Editor's Note: Behind the Lens is a digital video series featuring bold California indie filmmakers pushing the boundaries of their craft. Each episode captures the personal experiences that inform a filmmaker's work and the risks they take to bring stories to the screen.
LGBT history is full of brilliance and beauty. But it's also marked by tragedy, the darkest being the AIDS epidemic, which claimed 18,500 San Franciscans in the last quarter of the 20th century. What if AIDS had never happened? What if our queer heroes had lived? Who would we be?
Leo Herrera, a Mexican-American activist and filmmaker, in collaboration with other queer artists and the GLBT Historical Museum, imagines that parallel universe with The Fathers Project, a "sci-fi documentary" that he likens to a mix of Cruising, Black Mirror, and Beyoncé's Lemonade. (If that description doesn't get your pulse racing, see a doctor.)

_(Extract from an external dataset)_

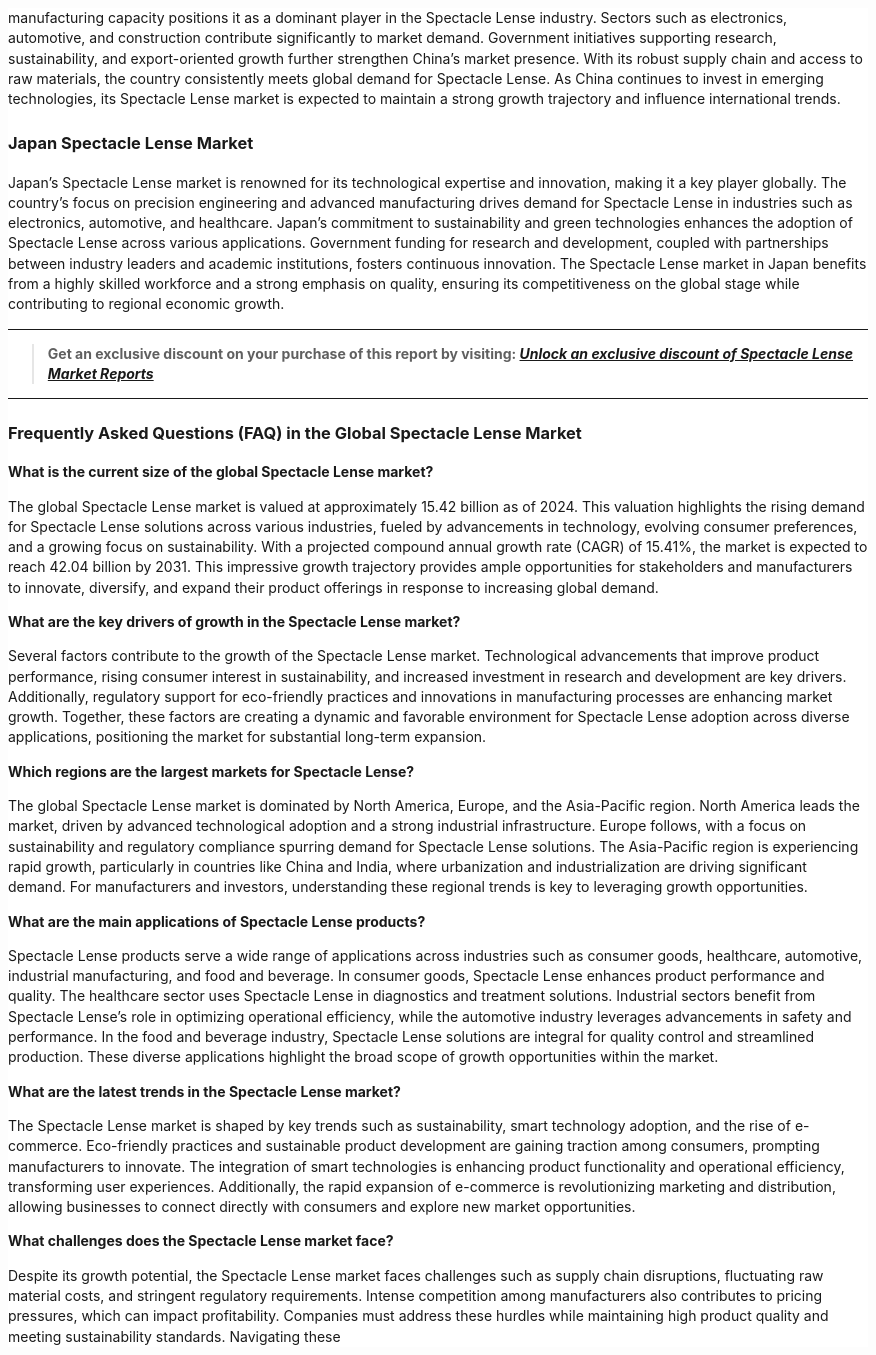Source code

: manufacturing capacity positions it as a dominant player in the Spectacle Lense industry. Sectors such as electronics, automotive, and construction contribute significantly to market demand. Government initiatives supporting research, sustainability, and export-oriented growth further strengthen China&rsquo;s market presence. With its robust supply chain and access to raw materials, the country consistently meets global demand for Spectacle Lense. As China continues to invest in emerging technologies, its Spectacle Lense market is expected to maintain a strong growth trajectory and influence international trends.</p><h3>Japan Spectacle Lense Market</h3><p>Japan&rsquo;s Spectacle Lense market is renowned for its technological expertise and innovation, making it a key player globally. The country&rsquo;s focus on precision engineering and advanced manufacturing drives demand for Spectacle Lense in industries such as electronics, automotive, and healthcare. Japan&rsquo;s commitment to sustainability and green technologies enhances the adoption of Spectacle Lense across various applications. Government funding for research and development, coupled with partnerships between industry leaders and academic institutions, fosters continuous innovation. The Spectacle Lense market in Japan benefits from a highly skilled workforce and a strong emphasis on quality, ensuring its competitiveness on the global stage while contributing to regional economic growth.</p><hr /><blockquote><p><strong>Get an exclusive discount on your purchase of this report by visiting: <em><a href="://marketresearchpulse.com/ask-for-discount/93619?utm_source=Github&amp;utm_medium=021">Unlock an exclusive discount of Spectacle Lense Market Reports</a></em>&nbsp;</strong></p></blockquote><hr /><h3>Frequently Asked Questions (FAQ) in the Global Spectacle Lense Market</h3><p><strong>What is the current size of the global Spectacle Lense market?</strong></p><p>The global Spectacle Lense market is valued at approximately 15.42 billion as of 2024. This valuation highlights the rising demand for Spectacle Lense solutions across various industries, fueled by advancements in technology, evolving consumer preferences, and a growing focus on sustainability. With a projected compound annual growth rate (CAGR) of 15.41%, the market is expected to reach 42.04 billion by 2031. This impressive growth trajectory provides ample opportunities for stakeholders and manufacturers to innovate, diversify, and expand their product offerings in response to increasing global demand.</p><p><strong>What are the key drivers of growth in the Spectacle Lense market?</strong></p><p>Several factors contribute to the growth of the Spectacle Lense market. Technological advancements that improve product performance, rising consumer interest in sustainability, and increased investment in research and development are key drivers. Additionally, regulatory support for eco-friendly practices and innovations in manufacturing processes are enhancing market growth. Together, these factors are creating a dynamic and favorable environment for Spectacle Lense adoption across diverse applications, positioning the market for substantial long-term expansion.</p><p><strong>Which regions are the largest markets for Spectacle Lense?</strong></p><p>The global Spectacle Lense market is dominated by North America, Europe, and the Asia-Pacific region. North America leads the market, driven by advanced technological adoption and a strong industrial infrastructure. Europe follows, with a focus on sustainability and regulatory compliance spurring demand for Spectacle Lense solutions. The Asia-Pacific region is experiencing rapid growth, particularly in countries like China and India, where urbanization and industrialization are driving significant demand. For manufacturers and investors, understanding these regional trends is key to leveraging growth opportunities.</p><p><strong>What are the main applications of Spectacle Lense products?</strong></p><p>Spectacle Lense products serve a wide range of applications across industries such as consumer goods, healthcare, automotive, industrial manufacturing, and food and beverage. In consumer goods, Spectacle Lense enhances product performance and quality. The healthcare sector uses Spectacle Lense in diagnostics and treatment solutions. Industrial sectors benefit from Spectacle Lense&rsquo;s role in optimizing operational efficiency, while the automotive industry leverages advancements in safety and performance. In the food and beverage industry, Spectacle Lense solutions are integral for quality control and streamlined production. These diverse applications highlight the broad scope of growth opportunities within the market.</p><p><strong>What are the latest trends in the Spectacle Lense market?</strong></p><p>The Spectacle Lense market is shaped by key trends such as sustainability, smart technology adoption, and the rise of e-commerce. Eco-friendly practices and sustainable product development are gaining traction among consumers, prompting manufacturers to innovate. The integration of smart technologies is enhancing product functionality and operational efficiency, transforming user experiences. Additionally, the rapid expansion of e-commerce is revolutionizing marketing and distribution, allowing businesses to connect directly with consumers and explore new market opportunities.</p><p><strong>What challenges does the Spectacle Lense market face?</strong></p><p>Despite its growth potential, the Spectacle Lense market faces challenges such as supply chain disruptions, fluctuating raw material costs, and stringent regulatory requirements. Intense competition among manufacturers also contributes to pricing pressures, which can impact profitability. Companies must address these hurdles while maintaining high product quality and meeting sustainability standards. Navigating these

Herrera's interest in LGBT history began at a young age. After his family left Ascensión, Mexico for Phoenix, Arizona, he quickly found that his new home wasn't an easy place to be a gay immigrant. Herrera found solace in gay bookstores, where he tore through queer biographies and became enamored with the 1970s Gay Liberation movement. Eventually he and his gay brother moved to San Francisco's Mission district, where they found their own tribe of brown people, queers, drag queens, and others.